DATA FOR PROCESSING Start Marker
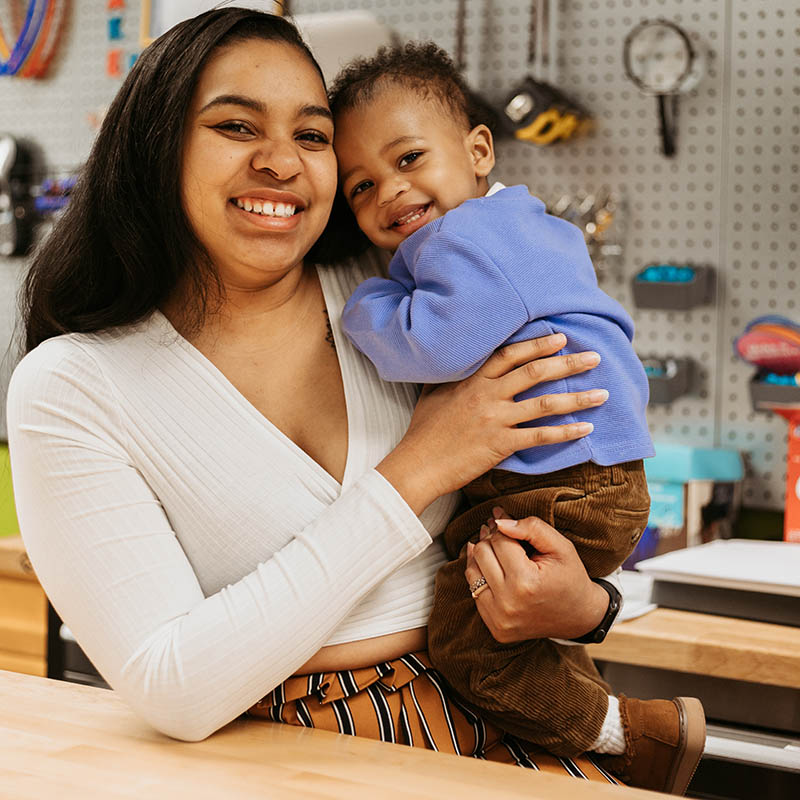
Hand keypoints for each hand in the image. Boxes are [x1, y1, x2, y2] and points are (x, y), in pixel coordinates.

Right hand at [377, 333, 607, 512]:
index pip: (511, 354)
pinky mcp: (501, 445)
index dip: (538, 345)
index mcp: (472, 379)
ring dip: (577, 398)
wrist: (417, 464)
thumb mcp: (433, 392)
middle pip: (535, 372)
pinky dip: (566, 432)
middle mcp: (487, 394)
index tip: (561, 338)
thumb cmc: (424, 430)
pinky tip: (586, 428)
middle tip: (594, 357)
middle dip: (568, 364)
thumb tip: (460, 361)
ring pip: (545, 404)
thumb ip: (452, 375)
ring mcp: (495, 419)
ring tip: (602, 393)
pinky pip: (541, 437)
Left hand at [463, 506, 608, 641]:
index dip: (501, 526)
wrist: (579, 617)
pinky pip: (474, 593)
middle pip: (482, 554)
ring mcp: (499, 619)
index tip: (503, 517)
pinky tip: (492, 567)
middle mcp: (508, 604)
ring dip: (481, 557)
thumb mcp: (560, 546)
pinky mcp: (496, 628)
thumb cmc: (570, 577)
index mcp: (525, 583)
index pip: (499, 541)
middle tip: (500, 532)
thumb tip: (499, 520)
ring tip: (494, 547)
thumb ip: (531, 528)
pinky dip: (481, 577)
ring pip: (472, 572)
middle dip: (490, 539)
DATA FOR PROCESSING End Marker
● **HOW TO COMPLETE THIS TASK**
Retype the listing exactly and drop the pictures.

● **EXERCISE ANSWER**
Hand keypoints for each hand in the image. Boxes are [x1, y1, x2, y2] and points are (x, y), in pixel coordinates.

Right hand at [377, 333, 607, 512]:
index pip: (511, 354)
pinky mcp: (501, 445)
index dip: (538, 345)
index mcp: (472, 379)
ring dip: (577, 398)
wrist: (417, 464)
thumb mcp: (433, 392)
middle pip: (535, 372)
pinky dip: (566, 432)
middle mcp: (487, 394)
index tip: (561, 338)
thumb cmc: (424, 430)
pinky tip: (586, 428)
middle tip: (594, 357)
middle dip: (568, 364)
thumb tip: (460, 361)
ring pip: (545, 404)
thumb ip: (452, 375)
ring mcp: (495, 419)
ring tip: (602, 393)
pinky pip: (541, 437)
Left hand at [463, 506, 608, 641]:
index dip: (501, 526)
wrist: (579, 617)
pinky pip: (474, 593)
middle pip: (482, 554)
ring mcp: (499, 619)
index tip: (503, 517)
pinky tip: (492, 567)
middle mcp: (508, 604)
ring dip: (481, 557)
thumb mcp: (560, 546)
pinky mcp: (496, 628)
thumb cmc: (570, 577)
index mcp: (525, 583)
index pip: (499, 541)
middle tip: (500, 532)
thumb tip: (499, 520)
ring tip: (494, 547)
thumb ip: (531, 528)
pinky dip: (481, 577)
ring pip: (472, 572)
middle dip: (490, 539)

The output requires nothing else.